---- Source excerpt

Wotalot we got …

2008-10-17 00:00

The cell twittered just as we were downing the second round of espresso. Tracy answered and the colour faded from her face faster than you can say “fright”.

“Wottie and a police car full of cops have just stopped outside the house,” she said. “They’re at the gate and want to come in.”

This was a most unexpected turn of events. We paid and raced for home, Umphiti Backpackers, fewer than 10 minutes away.

We started Umphiti, located in Bulwer Street in Pietermaritzburg, as a business with friends. Here we live and work, and Wottie’s shenanigans were posing a threat to the time, effort and money that had gone into transforming a criminally neglected red-brick mansion into Umphiti.

Wottie’s encounter came about two years after the opening of Umphiti which was just starting to break even on the back of an assortment of South Africans and a growing legion of foreign backpackers.

Backpacker lodges are typically owned and run by laid-back locals who love the lifestyle enough to make a living from it. Larger establishments tend to rely on managers — a rambunctious lot who represent a subculture that is populated by restless souls and nomadic spirits.

They, nevertheless, boast impressive people skills, are sociable and good at imparting tourism knowledge and information to foreign backpackers. In this word-of-mouth industry, good managers are worth triple their weight in gold.

--------

__Required actions__:
(a) On what street in Pietermaritzburg is Umphiti Backpackers located, according to the backpacker lodge column?
(b) Write the next few paragraphs of the backpacker lodge column about Umphiti, picking up after its last sentence.

---- Entries supplied

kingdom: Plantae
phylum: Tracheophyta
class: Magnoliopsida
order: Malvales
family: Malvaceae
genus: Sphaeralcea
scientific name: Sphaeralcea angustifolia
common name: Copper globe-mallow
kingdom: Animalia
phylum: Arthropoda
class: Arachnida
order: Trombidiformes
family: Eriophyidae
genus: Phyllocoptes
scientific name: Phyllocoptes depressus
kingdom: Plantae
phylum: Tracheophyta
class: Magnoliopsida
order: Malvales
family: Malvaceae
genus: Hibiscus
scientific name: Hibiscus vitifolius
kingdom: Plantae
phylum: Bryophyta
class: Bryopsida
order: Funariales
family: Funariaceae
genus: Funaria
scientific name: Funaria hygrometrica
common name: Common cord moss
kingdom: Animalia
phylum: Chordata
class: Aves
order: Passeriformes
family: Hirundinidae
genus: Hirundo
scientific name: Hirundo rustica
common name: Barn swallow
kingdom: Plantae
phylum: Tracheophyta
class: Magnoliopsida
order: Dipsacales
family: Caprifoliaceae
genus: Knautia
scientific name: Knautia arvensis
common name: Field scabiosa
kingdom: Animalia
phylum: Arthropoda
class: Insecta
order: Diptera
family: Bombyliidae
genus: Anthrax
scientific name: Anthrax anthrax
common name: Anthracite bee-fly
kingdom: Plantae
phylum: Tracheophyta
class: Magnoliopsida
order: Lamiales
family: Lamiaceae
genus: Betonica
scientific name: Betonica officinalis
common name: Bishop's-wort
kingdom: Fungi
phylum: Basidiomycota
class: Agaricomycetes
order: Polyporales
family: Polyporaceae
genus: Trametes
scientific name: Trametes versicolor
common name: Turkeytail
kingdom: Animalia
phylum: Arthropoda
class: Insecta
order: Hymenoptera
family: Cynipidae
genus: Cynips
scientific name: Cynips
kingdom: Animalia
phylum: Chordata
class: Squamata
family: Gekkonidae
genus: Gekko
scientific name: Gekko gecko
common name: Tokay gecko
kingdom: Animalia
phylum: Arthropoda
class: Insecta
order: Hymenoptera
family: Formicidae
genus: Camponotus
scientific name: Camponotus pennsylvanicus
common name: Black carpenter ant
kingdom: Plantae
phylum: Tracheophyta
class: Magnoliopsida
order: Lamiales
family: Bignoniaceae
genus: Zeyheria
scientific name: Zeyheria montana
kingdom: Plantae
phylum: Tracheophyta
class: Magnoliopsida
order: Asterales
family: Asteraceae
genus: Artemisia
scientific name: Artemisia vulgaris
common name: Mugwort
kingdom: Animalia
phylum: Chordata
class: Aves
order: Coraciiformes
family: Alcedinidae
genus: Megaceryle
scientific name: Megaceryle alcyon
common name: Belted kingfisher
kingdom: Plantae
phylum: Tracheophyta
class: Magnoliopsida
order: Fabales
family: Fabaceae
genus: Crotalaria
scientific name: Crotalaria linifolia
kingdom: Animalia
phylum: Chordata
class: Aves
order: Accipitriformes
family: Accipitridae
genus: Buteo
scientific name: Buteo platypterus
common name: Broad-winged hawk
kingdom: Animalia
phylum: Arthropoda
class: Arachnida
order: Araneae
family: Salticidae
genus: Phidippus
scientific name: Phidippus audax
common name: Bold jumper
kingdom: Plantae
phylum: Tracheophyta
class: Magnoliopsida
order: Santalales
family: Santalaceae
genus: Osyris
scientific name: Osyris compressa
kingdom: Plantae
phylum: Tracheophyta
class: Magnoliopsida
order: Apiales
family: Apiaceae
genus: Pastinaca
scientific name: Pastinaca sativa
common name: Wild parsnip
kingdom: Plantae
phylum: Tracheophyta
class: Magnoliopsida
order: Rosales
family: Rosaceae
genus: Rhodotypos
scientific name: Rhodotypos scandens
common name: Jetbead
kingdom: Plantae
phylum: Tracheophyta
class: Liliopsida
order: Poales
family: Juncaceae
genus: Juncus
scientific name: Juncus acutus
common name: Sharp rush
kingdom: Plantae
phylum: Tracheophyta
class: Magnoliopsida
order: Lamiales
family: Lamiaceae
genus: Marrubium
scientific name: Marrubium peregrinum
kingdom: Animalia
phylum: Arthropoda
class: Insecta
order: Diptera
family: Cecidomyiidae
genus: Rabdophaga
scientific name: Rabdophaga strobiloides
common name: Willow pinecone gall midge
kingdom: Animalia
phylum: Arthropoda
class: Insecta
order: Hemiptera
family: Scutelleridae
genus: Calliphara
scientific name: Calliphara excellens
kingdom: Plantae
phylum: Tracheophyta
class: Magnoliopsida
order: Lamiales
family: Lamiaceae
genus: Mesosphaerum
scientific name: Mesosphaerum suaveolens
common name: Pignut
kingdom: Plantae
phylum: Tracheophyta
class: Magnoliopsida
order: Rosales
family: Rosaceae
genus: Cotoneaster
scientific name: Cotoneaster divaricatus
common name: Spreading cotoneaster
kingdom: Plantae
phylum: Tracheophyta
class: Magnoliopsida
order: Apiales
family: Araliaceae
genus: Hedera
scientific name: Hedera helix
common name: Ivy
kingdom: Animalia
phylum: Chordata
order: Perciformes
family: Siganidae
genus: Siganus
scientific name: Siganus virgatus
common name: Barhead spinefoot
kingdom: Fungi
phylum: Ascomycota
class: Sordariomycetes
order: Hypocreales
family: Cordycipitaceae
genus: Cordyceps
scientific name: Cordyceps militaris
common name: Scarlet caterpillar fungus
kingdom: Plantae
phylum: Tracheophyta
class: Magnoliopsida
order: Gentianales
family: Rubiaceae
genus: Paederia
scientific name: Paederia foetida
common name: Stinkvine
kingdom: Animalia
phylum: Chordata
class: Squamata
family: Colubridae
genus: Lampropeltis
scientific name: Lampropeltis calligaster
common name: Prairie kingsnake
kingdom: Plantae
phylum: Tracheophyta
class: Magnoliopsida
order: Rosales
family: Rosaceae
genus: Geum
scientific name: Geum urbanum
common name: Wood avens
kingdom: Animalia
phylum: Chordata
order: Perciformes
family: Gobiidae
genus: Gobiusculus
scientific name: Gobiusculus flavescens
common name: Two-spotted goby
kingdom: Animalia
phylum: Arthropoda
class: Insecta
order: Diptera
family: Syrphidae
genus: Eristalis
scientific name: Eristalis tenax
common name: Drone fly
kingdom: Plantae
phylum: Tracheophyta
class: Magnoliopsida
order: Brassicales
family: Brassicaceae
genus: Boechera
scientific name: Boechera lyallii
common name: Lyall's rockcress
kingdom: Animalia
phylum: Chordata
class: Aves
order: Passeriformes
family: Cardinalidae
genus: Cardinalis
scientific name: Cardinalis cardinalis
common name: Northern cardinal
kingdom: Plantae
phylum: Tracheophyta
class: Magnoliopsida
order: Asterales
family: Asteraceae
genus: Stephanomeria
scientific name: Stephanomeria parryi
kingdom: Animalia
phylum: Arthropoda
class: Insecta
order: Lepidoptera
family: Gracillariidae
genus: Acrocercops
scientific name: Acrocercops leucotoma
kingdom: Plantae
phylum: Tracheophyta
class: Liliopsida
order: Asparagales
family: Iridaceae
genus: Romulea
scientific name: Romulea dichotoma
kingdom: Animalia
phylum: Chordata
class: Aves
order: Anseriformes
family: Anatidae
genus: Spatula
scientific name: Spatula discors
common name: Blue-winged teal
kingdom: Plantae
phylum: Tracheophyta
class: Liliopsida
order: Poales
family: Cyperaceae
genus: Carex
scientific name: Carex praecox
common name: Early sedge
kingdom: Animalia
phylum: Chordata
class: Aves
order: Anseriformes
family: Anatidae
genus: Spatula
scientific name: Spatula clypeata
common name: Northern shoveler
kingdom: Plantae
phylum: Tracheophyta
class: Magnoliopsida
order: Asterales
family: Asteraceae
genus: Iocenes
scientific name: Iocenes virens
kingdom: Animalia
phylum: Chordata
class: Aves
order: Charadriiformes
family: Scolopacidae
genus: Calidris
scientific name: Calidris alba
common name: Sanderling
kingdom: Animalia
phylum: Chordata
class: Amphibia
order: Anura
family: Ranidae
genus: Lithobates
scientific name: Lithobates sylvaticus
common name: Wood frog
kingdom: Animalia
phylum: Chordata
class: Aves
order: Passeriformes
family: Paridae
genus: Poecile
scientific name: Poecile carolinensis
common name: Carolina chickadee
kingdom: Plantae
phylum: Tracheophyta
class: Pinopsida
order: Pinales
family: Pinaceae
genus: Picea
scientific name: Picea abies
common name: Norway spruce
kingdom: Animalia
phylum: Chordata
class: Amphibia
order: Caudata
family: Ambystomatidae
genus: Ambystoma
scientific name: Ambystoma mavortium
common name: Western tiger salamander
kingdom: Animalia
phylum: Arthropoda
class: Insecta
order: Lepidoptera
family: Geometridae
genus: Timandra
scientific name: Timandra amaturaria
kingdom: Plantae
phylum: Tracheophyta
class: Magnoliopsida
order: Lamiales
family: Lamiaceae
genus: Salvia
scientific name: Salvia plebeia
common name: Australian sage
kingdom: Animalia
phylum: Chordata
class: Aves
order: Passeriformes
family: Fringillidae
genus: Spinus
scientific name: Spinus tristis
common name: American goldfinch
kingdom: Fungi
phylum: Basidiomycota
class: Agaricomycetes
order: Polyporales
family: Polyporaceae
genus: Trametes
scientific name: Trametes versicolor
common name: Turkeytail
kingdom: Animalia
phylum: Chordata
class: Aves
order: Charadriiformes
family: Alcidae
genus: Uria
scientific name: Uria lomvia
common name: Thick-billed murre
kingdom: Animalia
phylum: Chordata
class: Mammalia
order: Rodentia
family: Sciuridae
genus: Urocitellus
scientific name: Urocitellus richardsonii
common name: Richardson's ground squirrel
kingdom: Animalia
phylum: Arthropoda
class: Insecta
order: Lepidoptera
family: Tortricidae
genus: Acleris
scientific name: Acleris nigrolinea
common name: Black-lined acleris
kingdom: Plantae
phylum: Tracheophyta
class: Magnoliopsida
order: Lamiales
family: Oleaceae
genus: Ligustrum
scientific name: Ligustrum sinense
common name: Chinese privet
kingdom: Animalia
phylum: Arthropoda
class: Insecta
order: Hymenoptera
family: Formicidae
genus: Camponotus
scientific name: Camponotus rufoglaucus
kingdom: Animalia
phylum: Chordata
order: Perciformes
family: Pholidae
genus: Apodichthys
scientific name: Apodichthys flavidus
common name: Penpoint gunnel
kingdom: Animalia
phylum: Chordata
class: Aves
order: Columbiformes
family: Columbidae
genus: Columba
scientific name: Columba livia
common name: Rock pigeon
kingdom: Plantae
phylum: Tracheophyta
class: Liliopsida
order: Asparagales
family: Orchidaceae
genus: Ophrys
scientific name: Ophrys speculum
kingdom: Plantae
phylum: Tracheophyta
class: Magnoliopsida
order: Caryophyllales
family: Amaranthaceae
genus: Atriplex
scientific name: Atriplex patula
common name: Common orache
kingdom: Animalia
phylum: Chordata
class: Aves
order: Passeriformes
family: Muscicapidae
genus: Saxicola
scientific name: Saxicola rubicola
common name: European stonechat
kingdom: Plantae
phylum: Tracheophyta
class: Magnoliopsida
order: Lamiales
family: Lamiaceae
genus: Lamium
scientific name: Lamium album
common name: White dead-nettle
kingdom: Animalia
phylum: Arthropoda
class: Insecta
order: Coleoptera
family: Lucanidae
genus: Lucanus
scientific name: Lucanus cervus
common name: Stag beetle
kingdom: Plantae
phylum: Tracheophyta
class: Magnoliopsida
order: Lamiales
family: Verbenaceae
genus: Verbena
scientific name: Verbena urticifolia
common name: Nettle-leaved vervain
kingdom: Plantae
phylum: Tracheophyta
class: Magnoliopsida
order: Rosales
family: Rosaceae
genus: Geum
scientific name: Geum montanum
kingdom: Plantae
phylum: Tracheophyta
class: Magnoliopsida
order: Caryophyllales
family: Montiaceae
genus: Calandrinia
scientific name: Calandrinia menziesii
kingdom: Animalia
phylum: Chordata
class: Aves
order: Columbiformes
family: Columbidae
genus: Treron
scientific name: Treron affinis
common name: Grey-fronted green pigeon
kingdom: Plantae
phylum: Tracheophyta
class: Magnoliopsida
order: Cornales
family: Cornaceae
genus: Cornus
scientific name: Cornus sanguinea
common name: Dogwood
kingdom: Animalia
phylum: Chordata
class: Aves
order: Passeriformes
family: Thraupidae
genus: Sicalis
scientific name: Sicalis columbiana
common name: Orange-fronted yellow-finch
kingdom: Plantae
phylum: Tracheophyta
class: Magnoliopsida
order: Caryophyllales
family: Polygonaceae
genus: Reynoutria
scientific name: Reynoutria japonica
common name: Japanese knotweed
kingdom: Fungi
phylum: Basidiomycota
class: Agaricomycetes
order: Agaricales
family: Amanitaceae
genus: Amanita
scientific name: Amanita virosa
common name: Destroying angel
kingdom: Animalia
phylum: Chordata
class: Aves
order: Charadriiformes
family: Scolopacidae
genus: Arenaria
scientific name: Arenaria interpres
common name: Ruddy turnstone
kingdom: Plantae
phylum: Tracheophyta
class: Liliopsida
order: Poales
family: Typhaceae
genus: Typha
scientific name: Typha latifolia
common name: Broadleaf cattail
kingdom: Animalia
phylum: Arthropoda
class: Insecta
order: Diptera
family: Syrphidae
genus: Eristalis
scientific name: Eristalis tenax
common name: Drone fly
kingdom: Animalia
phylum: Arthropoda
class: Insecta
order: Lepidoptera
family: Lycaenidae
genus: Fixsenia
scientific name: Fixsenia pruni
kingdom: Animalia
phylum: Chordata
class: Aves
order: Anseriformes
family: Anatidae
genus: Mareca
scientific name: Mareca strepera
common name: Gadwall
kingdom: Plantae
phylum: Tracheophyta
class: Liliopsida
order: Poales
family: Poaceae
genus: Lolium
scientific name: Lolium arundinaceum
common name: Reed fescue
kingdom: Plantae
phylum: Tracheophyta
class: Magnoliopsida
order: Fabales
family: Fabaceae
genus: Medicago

--------

__Written answers__:
(a) Bulwer Street.

(b)
A network of backpacker establishments criss-cross southern Africa and experienced drifters always find a position, whether they stop off in Malmesbury or Maritzburg, whether they bargain for a full deal, meals or just a bunk.

Wottie started in this category, but he had a few aces up his sleeve, including a talent for telling raucously entertaining stories about improbable characters.

It was a blustery August wind that blew Wottie into Umphiti for the first time, after someone had fielded a call from the stranded driver of an overland truck.

Industry protocol demands an open-ended invite and, having asked for directions, “the man who spoke foreign” waltzed in 30 minutes later, windblown and as black as the ace of spades.

Over our initial shock, we loved him from the moment he opened his mouth and spoke flawless Australian.

“G’day mate and how the hell do you like this bastard breeze?”

Laughing uproariously, he introduced himself as Wottie from Sydney, again in impeccable Antipodean.

Yes, he was indeed the driver of the overland truck — a converted Mercedes Benz — that had broken down and was parked at the City Royal Hotel where he had phoned from originally.

Painting the hotel staff in glowing terms, he said they had recommended Umphiti to him.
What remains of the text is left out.